Bolsonaro, who has joked that immunizers can transform people into “alligators” and refuses to be vaccinated, said that day that he asked “unofficially” for the names of those who approved the vaccination of children.
“You have the right to know the name of the people who approved the vaccine for your children. You decide if it compensates or not,” he said in his weekly broadcast on social networks, after mentioning possible contraindications when receiving the dose.
In response to comments from the far-right president, Anvisa said its officials have received “death threats” since October for their work evaluating and approving anticovid vaccines, and suggested that Bolsonaro’s words stoke those pressures.
“After suffering death threats and all sorts of criminal acts by anti-vaccine agents, within the framework of vaccination for children, this agency is in the focus and the crosshairs of violent political activism,” said the agency.
The association representing the employees of the health regulator, Univisa, also condemned Bolsonaro’s messages.

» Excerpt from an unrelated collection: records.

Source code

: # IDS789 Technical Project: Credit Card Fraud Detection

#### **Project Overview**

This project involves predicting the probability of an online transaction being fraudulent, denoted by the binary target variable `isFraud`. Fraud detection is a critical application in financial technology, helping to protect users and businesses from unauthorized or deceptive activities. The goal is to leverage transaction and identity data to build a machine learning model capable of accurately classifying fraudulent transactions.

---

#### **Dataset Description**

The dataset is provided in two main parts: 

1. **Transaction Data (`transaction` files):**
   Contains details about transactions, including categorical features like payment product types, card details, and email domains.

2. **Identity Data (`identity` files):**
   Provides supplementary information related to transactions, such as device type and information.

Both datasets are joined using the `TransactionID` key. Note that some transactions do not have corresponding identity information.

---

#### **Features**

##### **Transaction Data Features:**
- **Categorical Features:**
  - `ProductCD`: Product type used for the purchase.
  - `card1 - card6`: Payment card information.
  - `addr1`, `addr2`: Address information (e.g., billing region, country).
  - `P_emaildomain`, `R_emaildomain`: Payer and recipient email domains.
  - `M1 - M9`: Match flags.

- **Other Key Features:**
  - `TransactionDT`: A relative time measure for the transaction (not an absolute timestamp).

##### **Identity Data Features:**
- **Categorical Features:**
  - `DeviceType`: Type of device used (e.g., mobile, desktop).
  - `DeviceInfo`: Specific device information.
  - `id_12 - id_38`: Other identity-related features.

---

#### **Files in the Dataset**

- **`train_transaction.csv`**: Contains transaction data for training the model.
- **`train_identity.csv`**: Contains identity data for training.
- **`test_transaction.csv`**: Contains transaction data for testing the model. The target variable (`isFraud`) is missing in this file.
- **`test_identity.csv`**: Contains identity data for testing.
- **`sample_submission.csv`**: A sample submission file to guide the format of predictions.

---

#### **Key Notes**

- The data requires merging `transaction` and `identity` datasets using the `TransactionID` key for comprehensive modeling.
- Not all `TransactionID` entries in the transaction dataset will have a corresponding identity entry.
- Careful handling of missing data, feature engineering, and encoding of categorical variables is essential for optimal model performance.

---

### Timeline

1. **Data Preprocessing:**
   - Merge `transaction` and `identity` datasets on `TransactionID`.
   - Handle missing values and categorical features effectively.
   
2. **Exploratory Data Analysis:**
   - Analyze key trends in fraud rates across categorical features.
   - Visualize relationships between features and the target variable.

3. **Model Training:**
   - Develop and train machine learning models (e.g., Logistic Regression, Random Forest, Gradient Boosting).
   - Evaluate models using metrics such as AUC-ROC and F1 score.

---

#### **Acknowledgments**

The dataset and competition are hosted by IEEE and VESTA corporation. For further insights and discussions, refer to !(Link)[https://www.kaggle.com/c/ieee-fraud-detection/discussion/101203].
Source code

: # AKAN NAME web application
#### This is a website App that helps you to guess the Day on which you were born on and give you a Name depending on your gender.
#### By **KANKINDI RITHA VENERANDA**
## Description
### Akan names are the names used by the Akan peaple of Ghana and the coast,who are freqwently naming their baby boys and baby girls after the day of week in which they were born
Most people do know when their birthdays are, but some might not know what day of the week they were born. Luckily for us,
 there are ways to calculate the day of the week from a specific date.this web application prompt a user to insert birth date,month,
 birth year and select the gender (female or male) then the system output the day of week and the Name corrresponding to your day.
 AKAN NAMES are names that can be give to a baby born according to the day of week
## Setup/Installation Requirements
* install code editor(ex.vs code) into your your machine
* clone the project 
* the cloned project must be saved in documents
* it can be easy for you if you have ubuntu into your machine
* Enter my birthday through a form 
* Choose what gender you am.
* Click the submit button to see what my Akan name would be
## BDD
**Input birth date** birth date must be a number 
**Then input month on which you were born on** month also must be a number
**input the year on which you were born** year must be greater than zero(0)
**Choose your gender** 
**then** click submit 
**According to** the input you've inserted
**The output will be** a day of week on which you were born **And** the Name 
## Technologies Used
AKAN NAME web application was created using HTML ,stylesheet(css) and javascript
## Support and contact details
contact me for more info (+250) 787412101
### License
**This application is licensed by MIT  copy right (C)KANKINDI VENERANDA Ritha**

“It is shown as a threat of retaliation that, by not finding institutional means to do so, uses incitement to the citizen, an openly fascist method whose results can be tragic and violent,” he said in a note.
Bolsonaro has repeatedly sparked controversy with his handling of the pandemic, which kills more than 617,000 in Brazil, a number second only to the United States.
The president played down the virus by calling it a “little flu” and mocked the experts’ recommendations on measures to stay at home, masks and vaccines.
In October, a Senate investigative committee recommended that he face criminal charges, including crimes against humanity, for his government’s response to COVID-19.